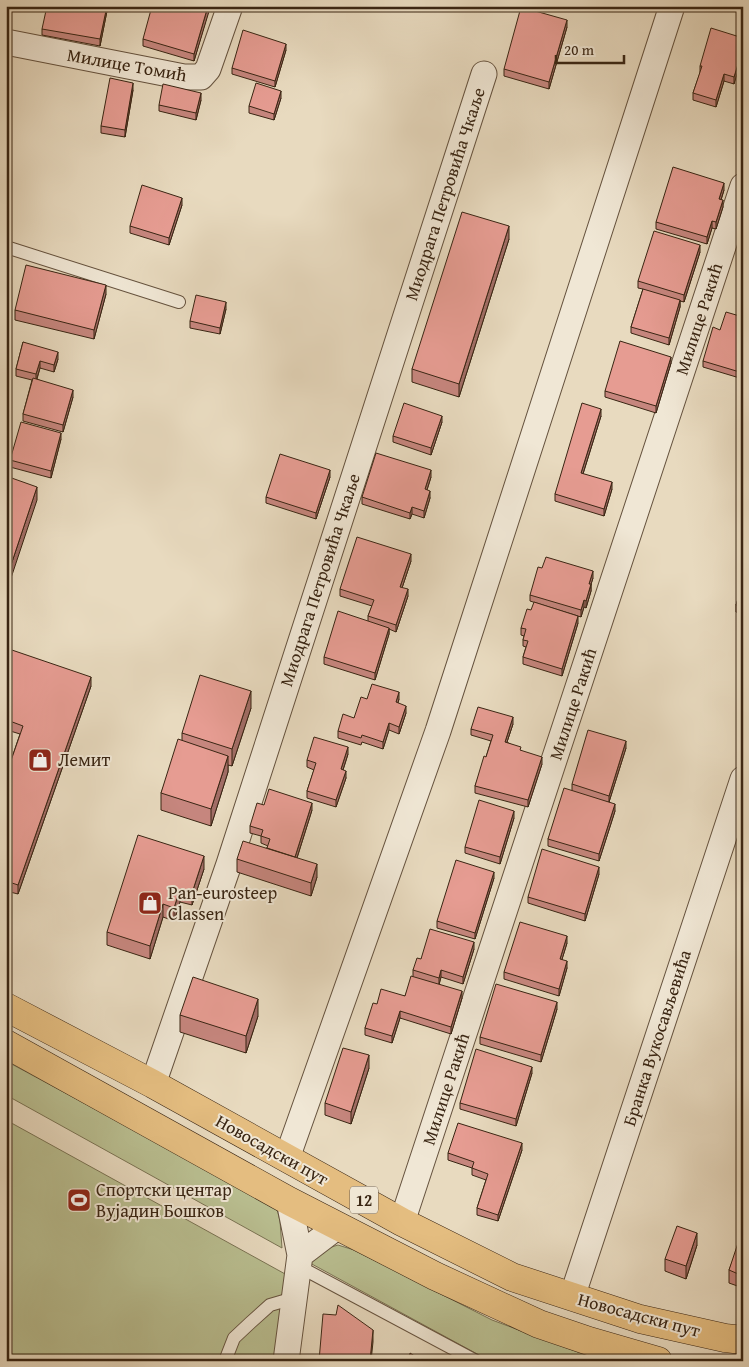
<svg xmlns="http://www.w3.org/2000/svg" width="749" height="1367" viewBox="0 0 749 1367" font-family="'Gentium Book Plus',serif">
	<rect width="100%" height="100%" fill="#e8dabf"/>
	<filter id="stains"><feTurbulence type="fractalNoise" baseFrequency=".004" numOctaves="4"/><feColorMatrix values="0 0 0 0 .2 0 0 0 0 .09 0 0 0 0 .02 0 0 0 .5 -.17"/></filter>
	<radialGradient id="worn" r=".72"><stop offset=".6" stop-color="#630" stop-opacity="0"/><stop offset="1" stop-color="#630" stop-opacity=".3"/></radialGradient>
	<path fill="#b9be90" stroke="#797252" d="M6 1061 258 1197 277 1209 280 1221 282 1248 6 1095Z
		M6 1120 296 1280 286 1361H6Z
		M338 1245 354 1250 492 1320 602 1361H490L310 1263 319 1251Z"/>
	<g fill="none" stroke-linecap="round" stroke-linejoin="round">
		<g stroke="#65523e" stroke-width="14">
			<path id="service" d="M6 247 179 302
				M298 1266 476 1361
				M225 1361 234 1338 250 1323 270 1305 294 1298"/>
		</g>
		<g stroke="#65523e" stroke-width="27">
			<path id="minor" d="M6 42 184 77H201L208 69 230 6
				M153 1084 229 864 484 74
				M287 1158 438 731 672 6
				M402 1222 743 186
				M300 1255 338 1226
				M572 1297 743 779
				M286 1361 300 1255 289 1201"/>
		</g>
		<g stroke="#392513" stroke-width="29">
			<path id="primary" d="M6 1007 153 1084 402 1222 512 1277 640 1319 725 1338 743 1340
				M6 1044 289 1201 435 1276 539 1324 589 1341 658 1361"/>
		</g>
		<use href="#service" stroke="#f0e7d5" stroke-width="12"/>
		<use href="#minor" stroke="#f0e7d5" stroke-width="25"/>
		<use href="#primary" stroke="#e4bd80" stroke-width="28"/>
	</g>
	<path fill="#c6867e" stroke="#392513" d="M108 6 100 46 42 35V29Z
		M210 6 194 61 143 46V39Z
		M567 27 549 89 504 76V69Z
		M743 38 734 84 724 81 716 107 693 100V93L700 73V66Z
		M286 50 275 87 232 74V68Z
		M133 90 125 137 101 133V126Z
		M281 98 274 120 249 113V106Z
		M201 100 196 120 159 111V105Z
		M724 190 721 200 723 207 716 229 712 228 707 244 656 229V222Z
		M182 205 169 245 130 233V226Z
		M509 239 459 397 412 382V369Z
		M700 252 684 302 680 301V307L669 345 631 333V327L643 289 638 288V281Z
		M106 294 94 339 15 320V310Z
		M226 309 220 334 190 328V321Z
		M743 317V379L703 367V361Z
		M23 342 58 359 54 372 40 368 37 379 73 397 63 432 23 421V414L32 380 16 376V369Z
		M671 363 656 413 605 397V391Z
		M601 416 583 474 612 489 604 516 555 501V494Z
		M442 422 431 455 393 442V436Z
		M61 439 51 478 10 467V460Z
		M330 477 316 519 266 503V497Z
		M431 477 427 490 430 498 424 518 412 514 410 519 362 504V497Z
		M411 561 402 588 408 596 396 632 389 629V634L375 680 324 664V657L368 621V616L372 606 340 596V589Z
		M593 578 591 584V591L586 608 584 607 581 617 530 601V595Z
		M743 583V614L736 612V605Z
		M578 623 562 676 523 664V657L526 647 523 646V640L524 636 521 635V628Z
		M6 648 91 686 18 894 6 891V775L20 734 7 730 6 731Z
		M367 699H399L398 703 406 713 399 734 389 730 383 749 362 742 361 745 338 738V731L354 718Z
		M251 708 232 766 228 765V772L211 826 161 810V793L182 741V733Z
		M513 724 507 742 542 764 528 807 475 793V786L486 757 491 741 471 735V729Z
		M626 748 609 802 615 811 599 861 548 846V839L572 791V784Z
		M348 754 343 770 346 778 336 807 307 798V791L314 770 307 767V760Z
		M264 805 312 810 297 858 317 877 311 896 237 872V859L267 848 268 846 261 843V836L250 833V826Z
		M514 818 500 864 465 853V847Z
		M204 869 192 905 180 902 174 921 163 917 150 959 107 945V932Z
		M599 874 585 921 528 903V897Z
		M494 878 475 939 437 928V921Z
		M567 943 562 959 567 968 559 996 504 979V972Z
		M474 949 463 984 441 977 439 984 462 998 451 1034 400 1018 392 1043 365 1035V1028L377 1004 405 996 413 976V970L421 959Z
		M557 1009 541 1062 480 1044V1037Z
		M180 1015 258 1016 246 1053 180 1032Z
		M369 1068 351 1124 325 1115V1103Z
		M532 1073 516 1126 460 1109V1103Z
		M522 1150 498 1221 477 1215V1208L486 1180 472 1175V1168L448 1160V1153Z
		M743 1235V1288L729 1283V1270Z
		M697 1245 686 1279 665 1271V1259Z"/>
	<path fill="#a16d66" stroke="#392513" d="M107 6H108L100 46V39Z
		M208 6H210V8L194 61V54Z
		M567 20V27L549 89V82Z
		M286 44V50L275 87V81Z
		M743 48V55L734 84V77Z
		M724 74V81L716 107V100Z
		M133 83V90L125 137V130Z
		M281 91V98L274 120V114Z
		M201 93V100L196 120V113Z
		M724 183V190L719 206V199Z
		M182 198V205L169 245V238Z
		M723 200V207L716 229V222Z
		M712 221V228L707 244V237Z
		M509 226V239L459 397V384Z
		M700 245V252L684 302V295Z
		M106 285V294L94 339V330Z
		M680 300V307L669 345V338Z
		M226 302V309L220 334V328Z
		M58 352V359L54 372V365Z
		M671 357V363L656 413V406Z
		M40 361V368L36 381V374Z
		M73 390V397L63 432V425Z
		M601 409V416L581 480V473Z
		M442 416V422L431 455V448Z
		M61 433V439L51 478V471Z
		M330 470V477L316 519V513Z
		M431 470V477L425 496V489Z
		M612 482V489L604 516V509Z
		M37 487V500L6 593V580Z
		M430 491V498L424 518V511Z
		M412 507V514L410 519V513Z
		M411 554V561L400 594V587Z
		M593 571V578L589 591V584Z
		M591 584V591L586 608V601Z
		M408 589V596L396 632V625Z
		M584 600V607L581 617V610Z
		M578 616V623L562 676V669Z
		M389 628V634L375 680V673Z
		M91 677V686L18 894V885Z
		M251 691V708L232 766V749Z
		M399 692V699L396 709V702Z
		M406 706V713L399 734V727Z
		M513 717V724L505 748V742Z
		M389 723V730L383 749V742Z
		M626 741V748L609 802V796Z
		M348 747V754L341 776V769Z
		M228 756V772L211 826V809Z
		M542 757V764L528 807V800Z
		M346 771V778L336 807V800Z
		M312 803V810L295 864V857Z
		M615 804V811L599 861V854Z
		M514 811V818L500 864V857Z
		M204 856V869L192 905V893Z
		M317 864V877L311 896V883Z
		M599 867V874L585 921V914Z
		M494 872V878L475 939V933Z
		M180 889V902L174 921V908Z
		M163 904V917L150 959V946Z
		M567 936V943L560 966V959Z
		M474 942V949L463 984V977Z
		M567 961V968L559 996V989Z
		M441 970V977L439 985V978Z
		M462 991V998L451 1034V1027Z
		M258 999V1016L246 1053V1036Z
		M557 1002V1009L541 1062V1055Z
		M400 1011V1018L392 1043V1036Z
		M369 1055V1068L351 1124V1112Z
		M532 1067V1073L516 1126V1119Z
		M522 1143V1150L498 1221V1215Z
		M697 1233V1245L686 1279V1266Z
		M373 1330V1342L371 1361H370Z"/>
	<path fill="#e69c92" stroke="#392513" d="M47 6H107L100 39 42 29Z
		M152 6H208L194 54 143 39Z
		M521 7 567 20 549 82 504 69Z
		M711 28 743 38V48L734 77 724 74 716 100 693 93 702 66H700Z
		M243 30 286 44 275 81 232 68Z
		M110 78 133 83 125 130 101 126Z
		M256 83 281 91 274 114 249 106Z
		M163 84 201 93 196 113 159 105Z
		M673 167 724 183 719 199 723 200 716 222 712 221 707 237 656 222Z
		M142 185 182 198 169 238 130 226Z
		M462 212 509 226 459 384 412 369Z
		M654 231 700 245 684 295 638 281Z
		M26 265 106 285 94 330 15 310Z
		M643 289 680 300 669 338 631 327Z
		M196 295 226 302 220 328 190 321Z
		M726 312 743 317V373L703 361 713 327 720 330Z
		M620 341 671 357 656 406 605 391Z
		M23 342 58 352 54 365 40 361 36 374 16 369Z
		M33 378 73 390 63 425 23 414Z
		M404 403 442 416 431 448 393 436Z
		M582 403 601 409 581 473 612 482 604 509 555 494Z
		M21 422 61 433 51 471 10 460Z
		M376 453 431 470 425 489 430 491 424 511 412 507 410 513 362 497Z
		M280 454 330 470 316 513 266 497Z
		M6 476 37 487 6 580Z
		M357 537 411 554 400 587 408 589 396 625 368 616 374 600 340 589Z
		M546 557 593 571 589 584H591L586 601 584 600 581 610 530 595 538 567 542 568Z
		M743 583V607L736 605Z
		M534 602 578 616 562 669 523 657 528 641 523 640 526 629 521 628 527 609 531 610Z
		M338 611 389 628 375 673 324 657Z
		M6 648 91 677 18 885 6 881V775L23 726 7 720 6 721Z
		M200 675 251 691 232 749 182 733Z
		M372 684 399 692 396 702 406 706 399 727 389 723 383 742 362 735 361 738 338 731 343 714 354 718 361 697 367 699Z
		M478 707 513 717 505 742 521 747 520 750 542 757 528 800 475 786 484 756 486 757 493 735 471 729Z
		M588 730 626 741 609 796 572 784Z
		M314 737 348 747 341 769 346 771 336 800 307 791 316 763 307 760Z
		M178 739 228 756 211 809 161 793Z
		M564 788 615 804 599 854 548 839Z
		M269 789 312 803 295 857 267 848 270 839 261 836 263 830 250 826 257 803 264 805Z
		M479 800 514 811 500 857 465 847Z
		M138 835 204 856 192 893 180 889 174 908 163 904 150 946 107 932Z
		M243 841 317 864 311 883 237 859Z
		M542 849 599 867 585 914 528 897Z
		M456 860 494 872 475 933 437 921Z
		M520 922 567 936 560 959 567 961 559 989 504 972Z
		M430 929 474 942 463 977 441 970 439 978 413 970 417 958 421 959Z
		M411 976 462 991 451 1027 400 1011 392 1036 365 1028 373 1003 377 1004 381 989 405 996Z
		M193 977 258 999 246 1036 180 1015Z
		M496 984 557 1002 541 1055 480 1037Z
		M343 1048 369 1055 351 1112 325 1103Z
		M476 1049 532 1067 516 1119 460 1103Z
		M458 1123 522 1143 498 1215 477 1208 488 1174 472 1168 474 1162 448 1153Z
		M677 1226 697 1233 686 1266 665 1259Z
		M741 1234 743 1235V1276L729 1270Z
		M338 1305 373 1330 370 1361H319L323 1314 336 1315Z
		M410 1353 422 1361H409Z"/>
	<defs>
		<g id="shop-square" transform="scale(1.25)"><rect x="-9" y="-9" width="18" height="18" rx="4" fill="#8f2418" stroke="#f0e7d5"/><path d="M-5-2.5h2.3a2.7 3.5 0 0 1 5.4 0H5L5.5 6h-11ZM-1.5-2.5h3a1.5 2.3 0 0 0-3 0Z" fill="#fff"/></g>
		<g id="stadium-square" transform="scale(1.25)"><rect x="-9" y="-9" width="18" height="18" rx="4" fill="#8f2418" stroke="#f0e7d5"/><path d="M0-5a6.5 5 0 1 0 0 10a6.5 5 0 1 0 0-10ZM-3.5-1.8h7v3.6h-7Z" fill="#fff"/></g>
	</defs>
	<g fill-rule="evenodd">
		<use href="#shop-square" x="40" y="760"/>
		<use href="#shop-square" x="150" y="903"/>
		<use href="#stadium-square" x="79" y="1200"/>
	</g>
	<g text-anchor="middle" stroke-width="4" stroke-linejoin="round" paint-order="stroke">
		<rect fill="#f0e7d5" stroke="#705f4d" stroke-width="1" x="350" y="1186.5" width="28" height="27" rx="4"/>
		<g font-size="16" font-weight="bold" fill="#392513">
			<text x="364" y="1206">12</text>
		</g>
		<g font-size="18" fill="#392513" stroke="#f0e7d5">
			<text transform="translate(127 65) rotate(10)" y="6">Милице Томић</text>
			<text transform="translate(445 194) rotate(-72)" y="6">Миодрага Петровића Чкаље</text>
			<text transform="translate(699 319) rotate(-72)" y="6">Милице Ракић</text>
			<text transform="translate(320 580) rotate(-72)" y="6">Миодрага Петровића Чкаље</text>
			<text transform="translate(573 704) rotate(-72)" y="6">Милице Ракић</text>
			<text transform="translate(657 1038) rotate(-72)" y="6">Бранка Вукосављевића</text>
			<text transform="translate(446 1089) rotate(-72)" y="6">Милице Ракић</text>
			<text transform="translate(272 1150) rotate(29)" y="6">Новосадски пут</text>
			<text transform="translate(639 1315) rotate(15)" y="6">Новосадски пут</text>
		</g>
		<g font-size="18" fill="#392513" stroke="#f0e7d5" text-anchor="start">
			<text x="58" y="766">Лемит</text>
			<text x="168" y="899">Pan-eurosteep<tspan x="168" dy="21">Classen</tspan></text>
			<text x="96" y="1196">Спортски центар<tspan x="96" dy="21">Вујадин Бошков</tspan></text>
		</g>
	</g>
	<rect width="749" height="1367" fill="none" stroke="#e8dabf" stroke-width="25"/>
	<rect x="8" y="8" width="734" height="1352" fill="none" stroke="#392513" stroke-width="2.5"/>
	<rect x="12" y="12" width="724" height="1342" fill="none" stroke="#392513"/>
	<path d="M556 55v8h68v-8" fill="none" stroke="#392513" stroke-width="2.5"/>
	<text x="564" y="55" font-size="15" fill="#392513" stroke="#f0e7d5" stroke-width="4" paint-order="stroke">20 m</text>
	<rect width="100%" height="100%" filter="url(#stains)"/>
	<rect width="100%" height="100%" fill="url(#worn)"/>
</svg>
· · · · ·
Task to carry out:
Write out, from the lines above, only those from the line with "M430 491V498L424 518V511Z" to the line with "M582 403 601", exactly as given, including the first and the last.

Response:
		M430 491V498L424 518V511Z
		M412 507V514L410 519V513Z
		M411 554V561L400 594V587Z
		M593 571V578L589 591V584Z
		M591 584V591L586 608V601Z
		M408 589V596L396 632V625Z
		M584 600V607L581 617V610Z
		M578 616V623L562 676V669Z
		M389 628V634L375 680V673Z
		M91 677V686L18 894V885Z
		M251 691V708L232 766V749Z
		M399 692V699L396 709V702Z
		M406 706V713L399 734V727Z
		M513 717V724L505 748V742Z
		M389 723V730L383 749V742Z
		M626 741V748L609 802V796Z
		M348 747V754L341 776V769Z
		M228 756V772L211 826V809Z
		M542 757V764L528 807V800Z
		M346 771V778L336 807V800Z
		M312 803V810L295 864V857Z
		M615 804V811L599 861V854Z
		M514 811V818L500 864V857Z
		M204 856V869L192 905V893Z
		M317 864V877L311 896V883Z
		M599 867V874L585 921V914Z
		M494 872V878L475 939V933Z
		M180 889V902L174 921V908Z
		M163 904V917L150 959V946Z
		M567 936V943L560 966V959Z
		M474 942V949L463 984V977Z
		M567 961V968L559 996V989Z
		M441 970V977L439 985V978Z
		M462 991V998L451 1034V1027Z
		M258 999V1016L246 1053V1036Z
		M557 1002V1009L541 1062V1055Z
		M400 1011V1018L392 1043V1036Z
		M369 1055V1068L351 1124V1112Z
		M532 1067V1073L516 1126V1119Z
		M522 1143V1150L498 1221V1215Z
		M697 1233V1245L686 1279V1266Z
		M373 1330V1342L371 1361H370Z"/>
	<path fill="#e69c92" stroke="#392513" d="M47 6H107L100 39 42 29Z
		M152 6H208L194 54 143 39Z
		M521 7 567 20 549 82 504 69Z
		M711 28 743 38V48L734 77 724 74 716 100 693 93 702 66H700Z
		M243 30 286 44 275 81 232 68Z
		M110 78 133 83 125 130 101 126Z
		M256 83 281 91 274 114 249 106Z
		M163 84 201 93 196 113 159 105Z
		M673 167 724 183 719 199 723 200 716 222 712 221 707 237 656 222Z
		M142 185 182 198 169 238 130 226Z
		M462 212 509 226 459 384 412 369Z
		M654 231 700 245 684 295 638 281Z
		M26 265 106 285 94 330 15 310Z
		M643 289 680 300 669 338 631 327Z
		M196 295 226 302 220 328 190 321Z
		M726 312 743 317V373L703 361 713 327 720 330Z
		M620 341 671 357 656 406 605 391Z
		M23 342 58 352 54 365 40 361 36 374 16 369Z
		M33 378 73 390 63 425 23 414Z
		M404 403 442 416 431 448 393 436Z
		M582 403 601 409 581 473 612 482 604 509 555 494Z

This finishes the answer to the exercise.